● **Data for the task**
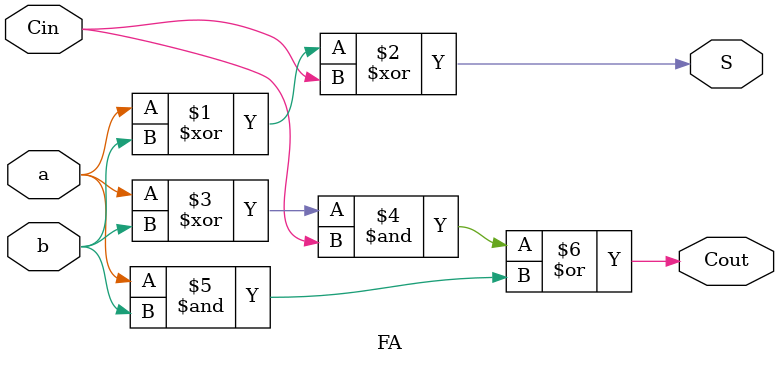
<source format=v>
module FA
(
	input 
		 a,
		 b,
		 Cin,
	
	output 
		 S,
		 Cout
);

	assign S = a ^ b ^ Cin;
	
	assign Cout = ((a ^ b) & Cin)|(a & b);





endmodule
</source>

● **Activity**
What the reply must contain is an exact transcription of the data above and none of its pictures.

● **Solved problem**
<source format=v>
module FA
(
	input 
		 a,
		 b,
		 Cin,
	
	output 
		 S,
		 Cout
);

	assign S = a ^ b ^ Cin;
	
	assign Cout = ((a ^ b) & Cin)|(a & b);





endmodule
</source>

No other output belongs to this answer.